Fortunately, "the authority to stop an individual does not necessarily equate to authority to search the individual and place him or her in the back seat of the cruiser. . . it is unreasonable for an officer to search the driver for weapons before placing him or her in a patrol car, if the sole reason for placing the driver in the patrol car during the investigation is for the convenience of the officer." What's nice about Baber is that it suggests that convenience is interwoven with reasonable suspicion: if the officer doesn't have any reasonable suspicion that the suspect is armed, there's no basis for placing him in the cruiser.
So far, then, you have the police intending to make an illegal search, which prompts Baber to run away, which results in the police catching him and finding the gun. The court finds that the intention to make an illegal search renders everything that flows from that suppressible, as a fruit of the poisonous tree.
But we're not done yet, because, as the court explains, there are three exceptions to the "fruit" rule requiring suppression. One is the inevitable discovery doctrine. Let's say, for example, that the police stop a guy for a traffic violation, find out he's got a warrant, arrest him, and search the car, finding drugs. They don't have probable cause, though, and since the driver was taken away it's not a valid search incident to arrest under Arizona v. Gant. But if the police were entitled to tow the vehicle, they would have been entitled to conduct an inventory search, and would have found the drugs anyway, so the evidence isn't excluded.

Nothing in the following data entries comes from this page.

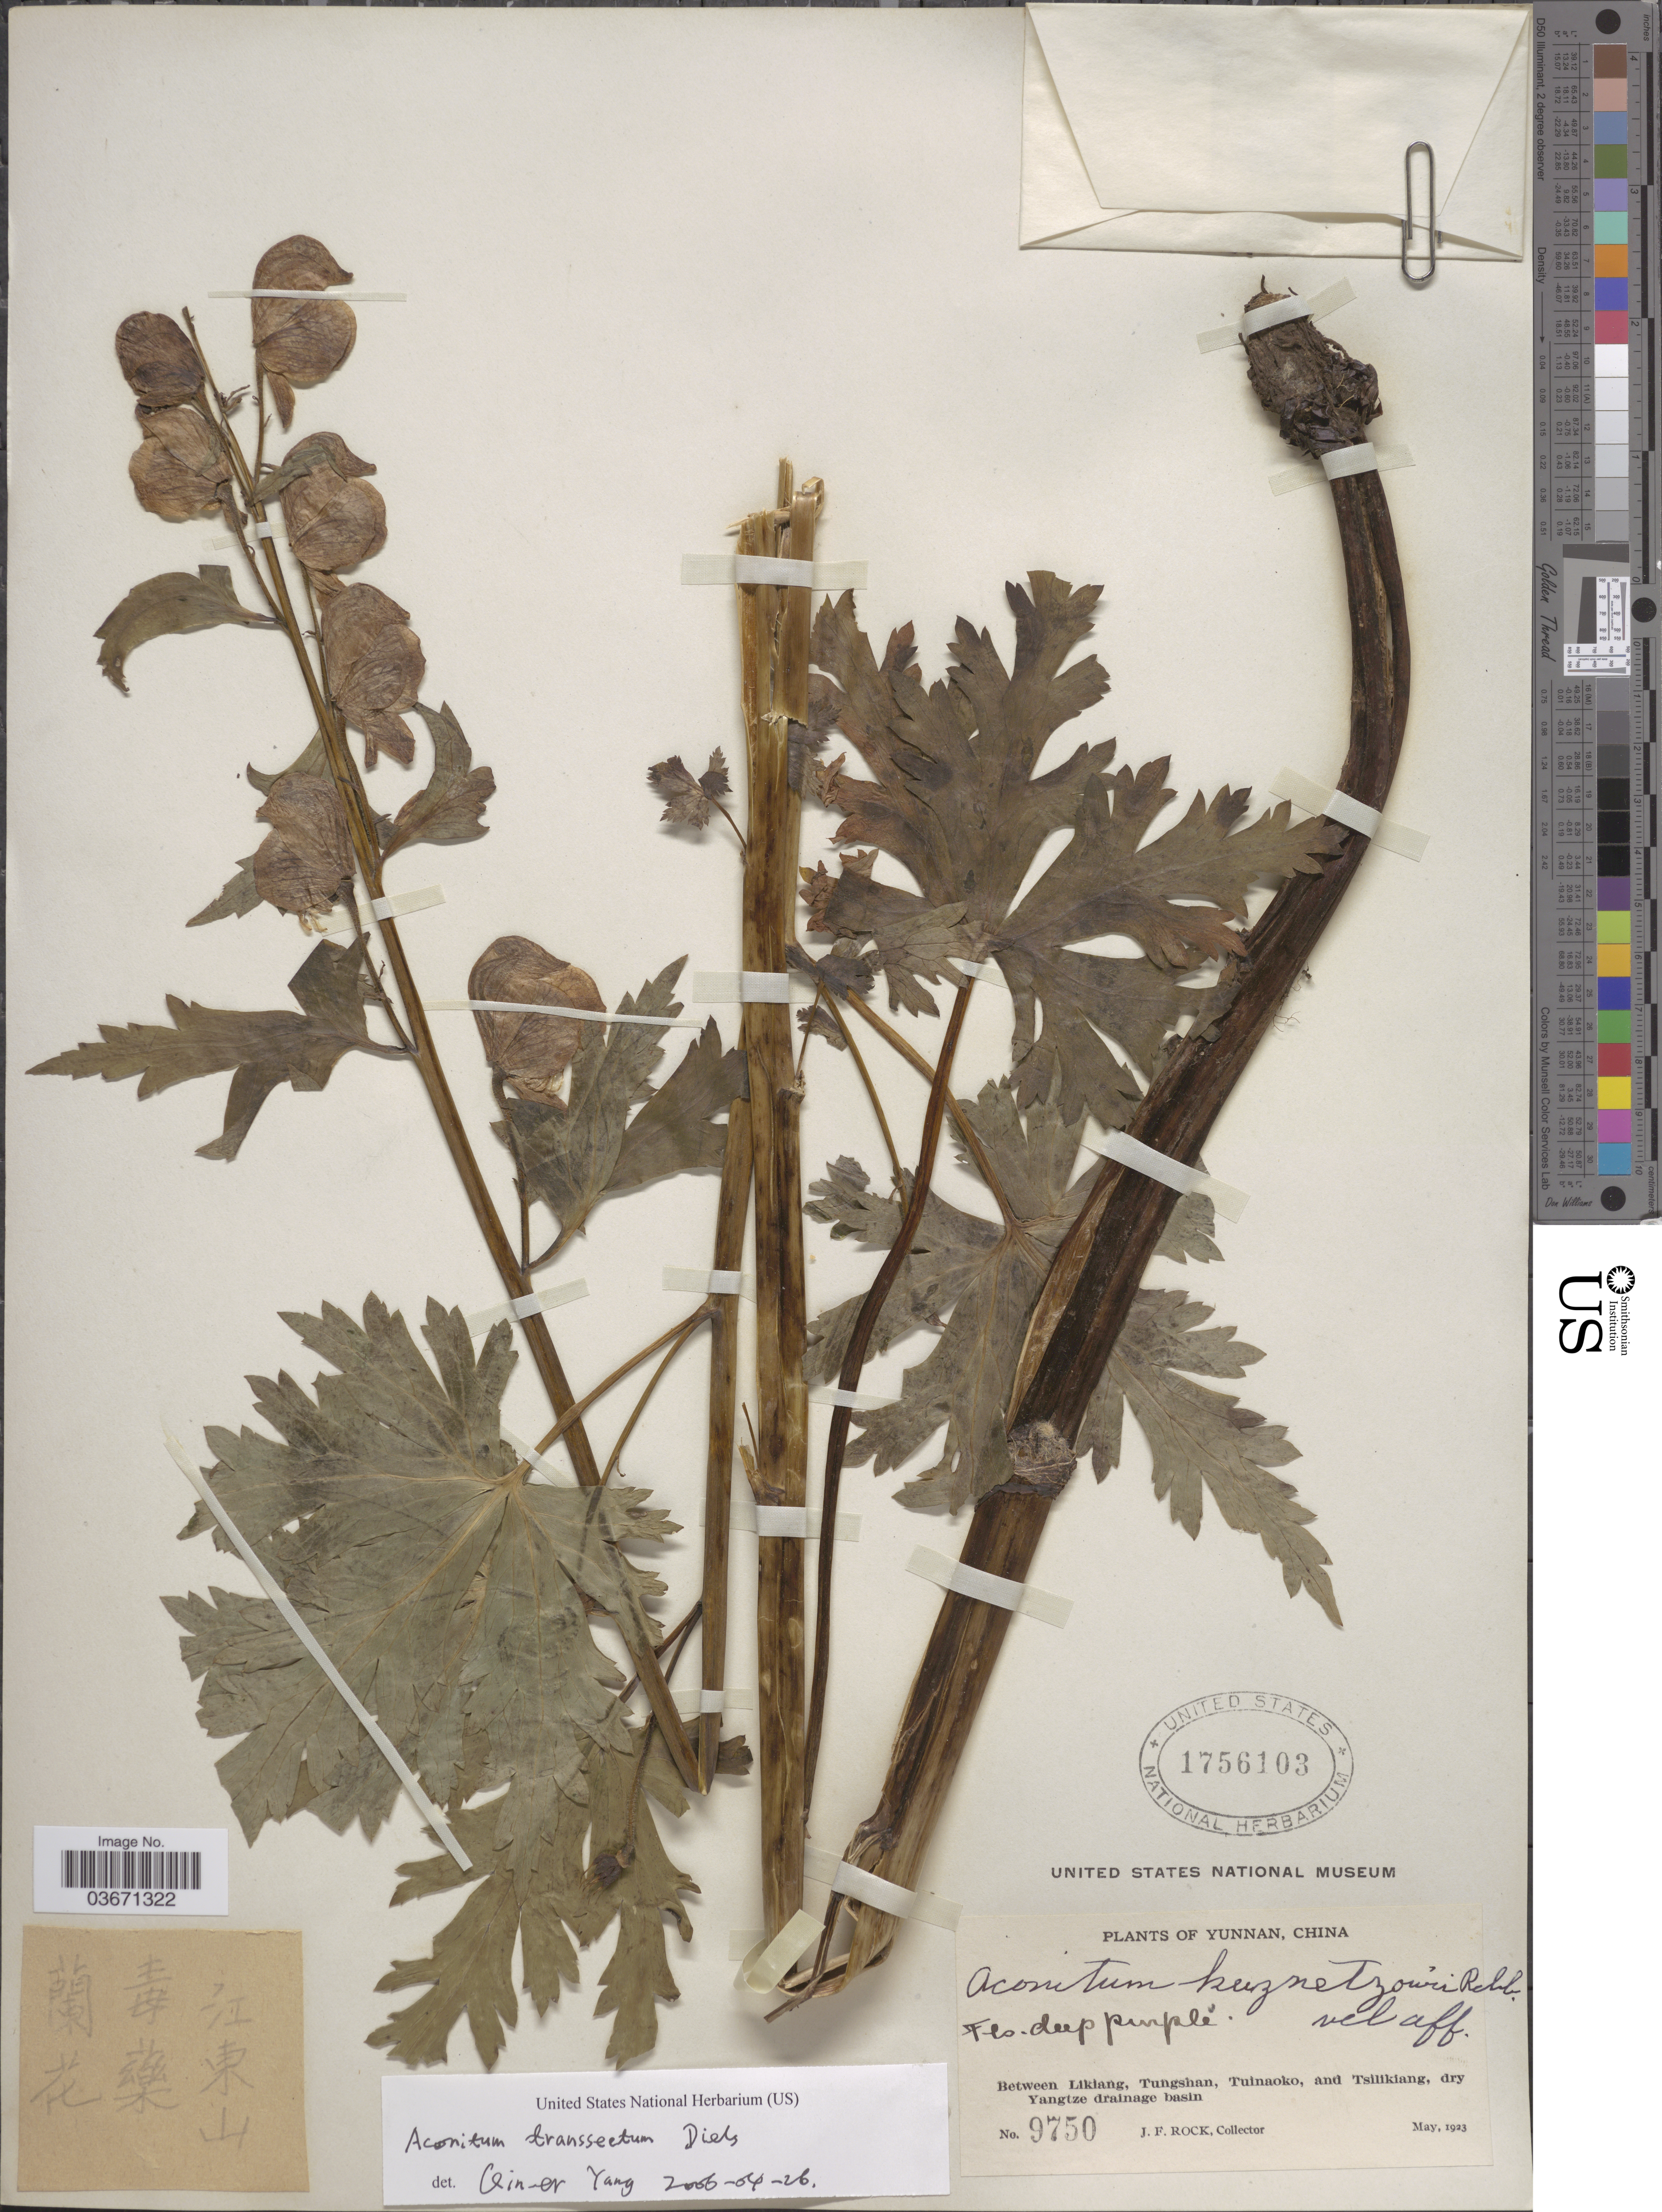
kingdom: Plantae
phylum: Tracheophyta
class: Magnoliopsida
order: Ranunculales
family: Ranunculaceae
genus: Aconitum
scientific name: Aconitum transsectum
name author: Diels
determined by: Yang, Q. E.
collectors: J. Rock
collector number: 9750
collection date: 1923-05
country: China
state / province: Yunnan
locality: Between Likiang, Tungshan, Tuinaoko, and Tsilikiang, dry Yangtze drainage basin.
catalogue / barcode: US 1756103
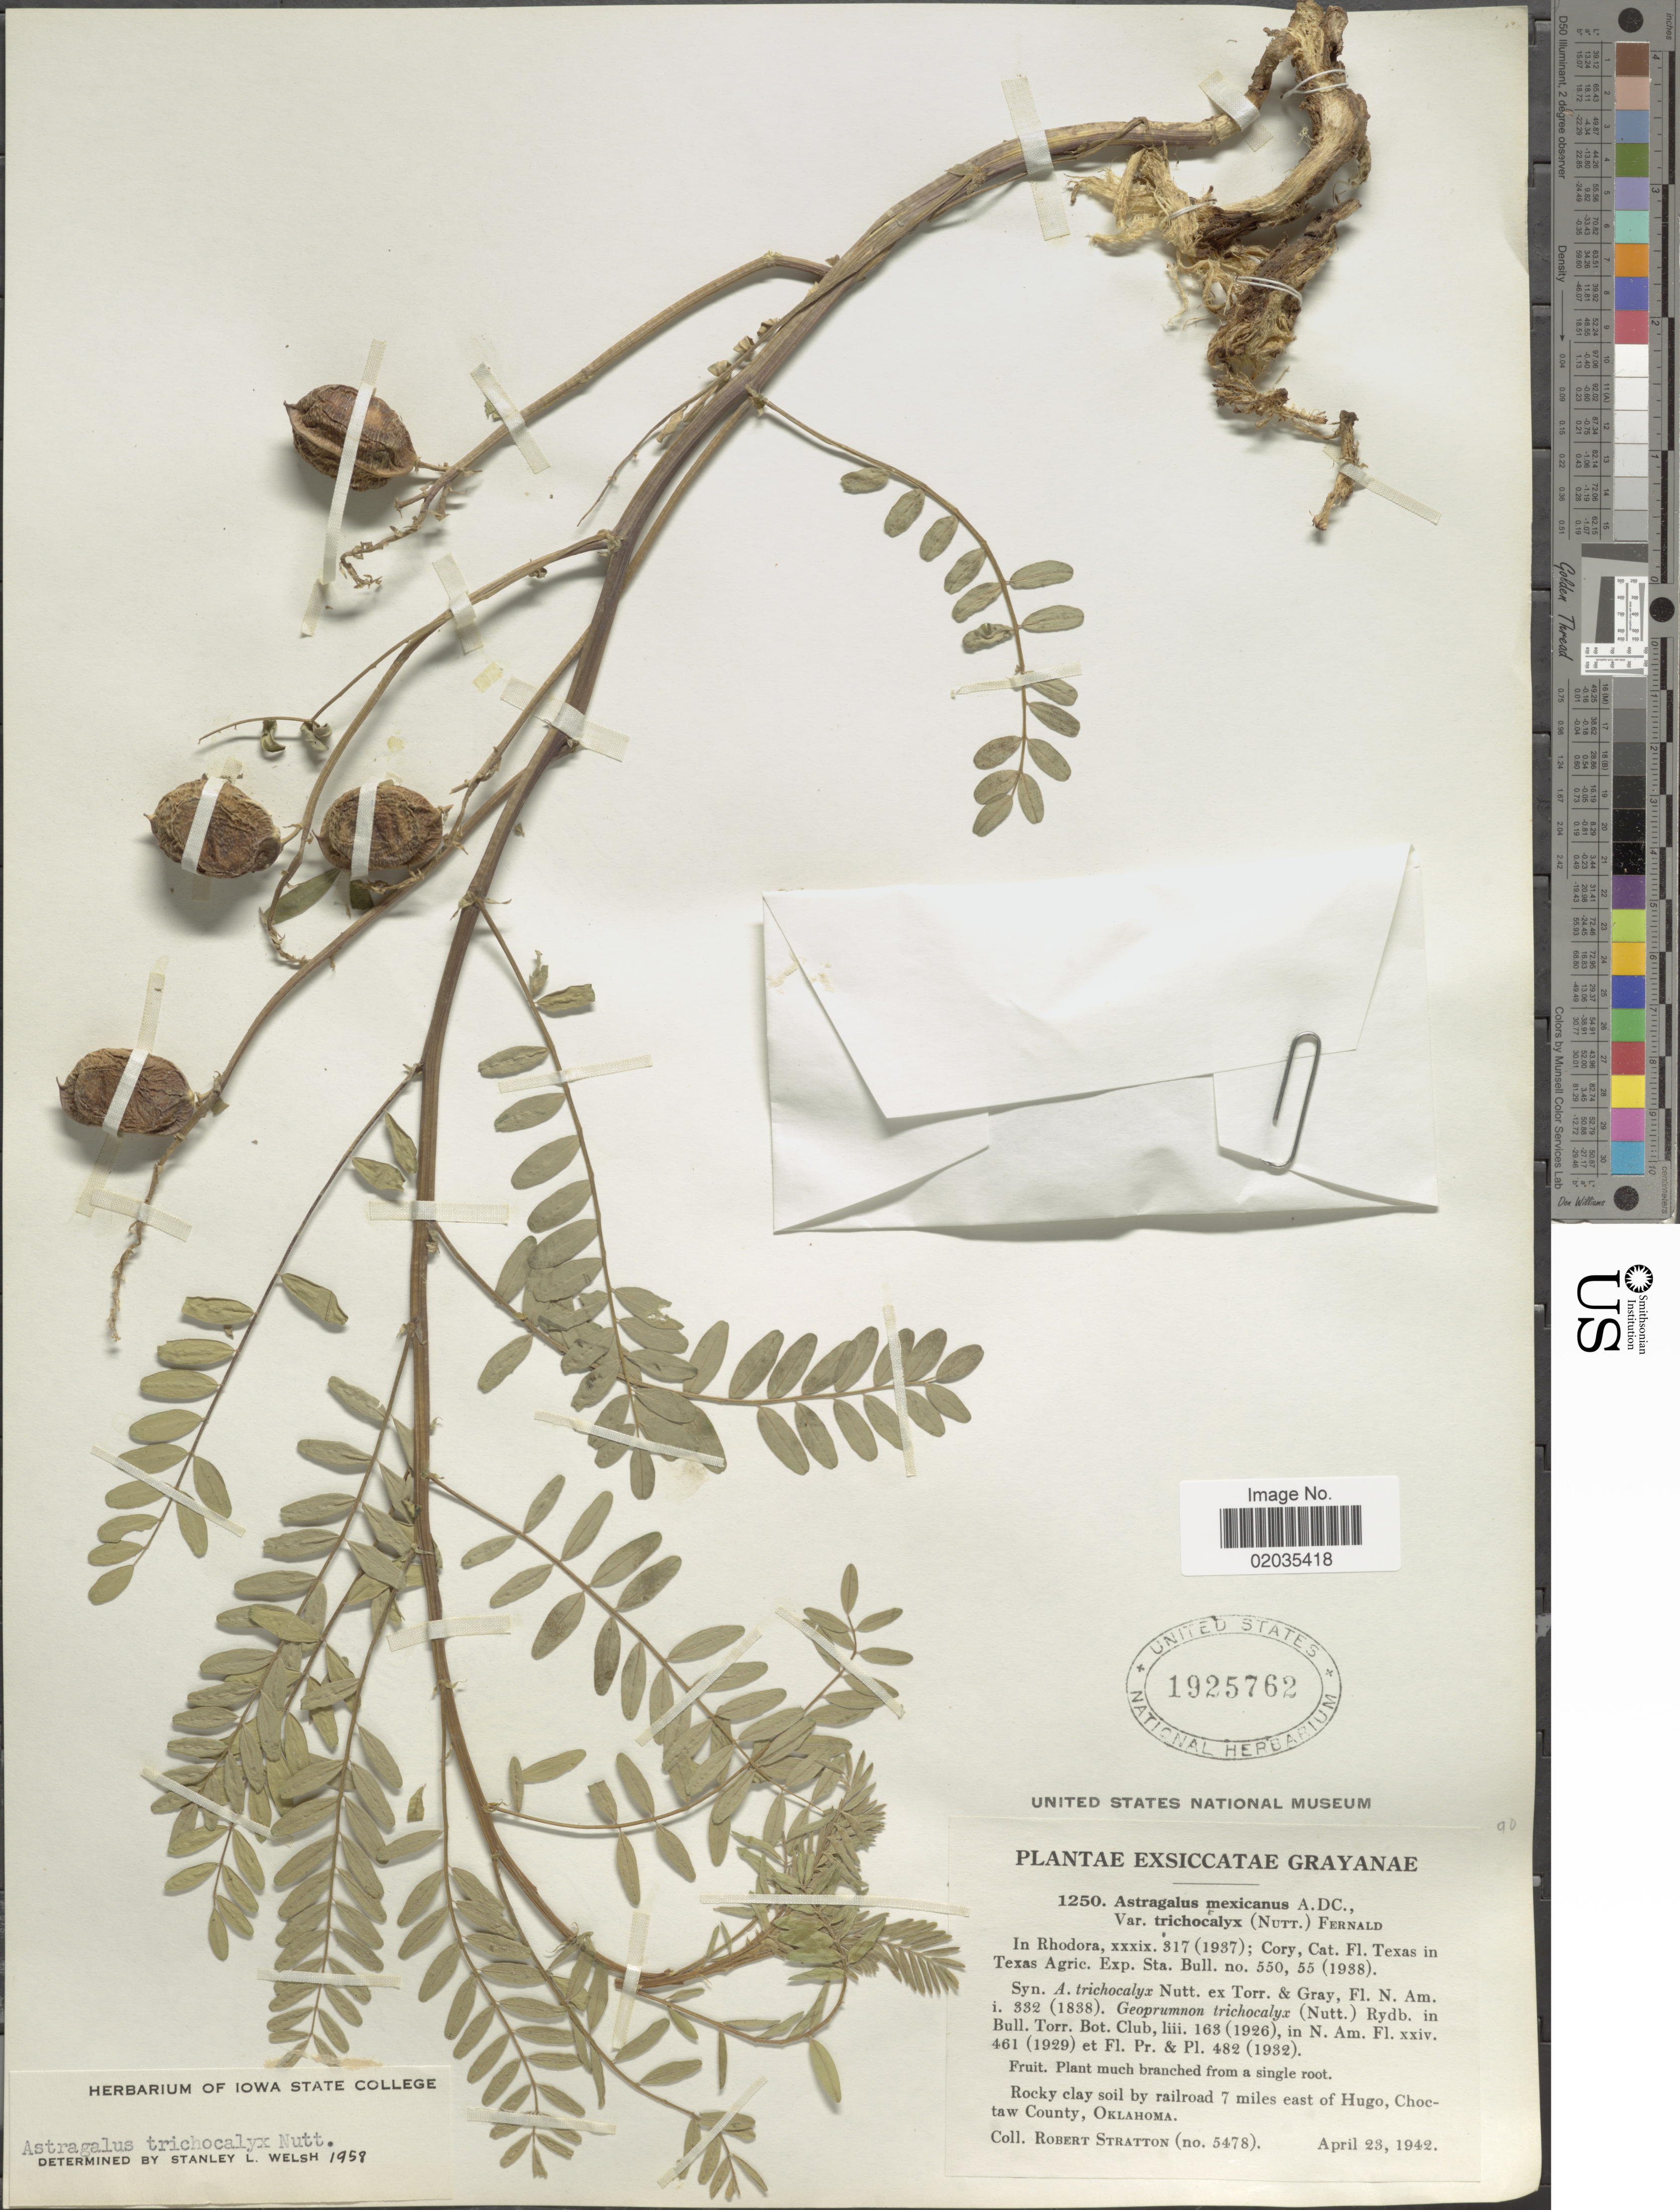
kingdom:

That obviously has nothing to do with Baber, though, so the court moves on to the next, which is the independent source doctrine. That's what the State argues in Baber: his actions in fleeing from the office "constituted an independent source and provided the officer with the reasonable suspicion to search Baber." But that's not going anywhere; as the court notes,
Baber's flight was not independent from Officer Lasker's illegality; it was directly related. Officer Lasker ordered Baber to submit to an illegal pat-down search of his person, which was the exact reason Baber fled; he wanted to avoid the search.
The third exception to the poisonous tree rule is attenuation. That usually arises in cases involving confessions after an illegal arrest, as it does here: Baber's admission of having the gun. That statement was made while the officer was sitting on top of him, and was obviously the product of the invalid stop. But what if Baber had made the statement the next day, after being advised of his Miranda rights? As the court explains, the attenuation doctrine is based on the idea that the exclusionary rule is intended to deter police misconduct, but does impose costs to society in the form of suppressing otherwise probative evidence; the attenuation doctrine "is an attempt to identify the point in time at which the detrimental consequences of illegal police conduct become so attenuated that the deterrent effect of the exclusionary rule can no longer justify its cost to society." For much the same reason that the independent source doctrine doesn't apply, neither does the attenuation doctrine: Baber's statement is the direct product of his illegal arrest.
This isn't to suggest that the result in Baber is indisputably correct; like almost all 4th Amendment decisions, there are arguments to be made both ways. But it's a well-written, well-reasoned opinion, cogently working its way through a complicated area of law, but without unnecessary frills, and that's about what you want to see.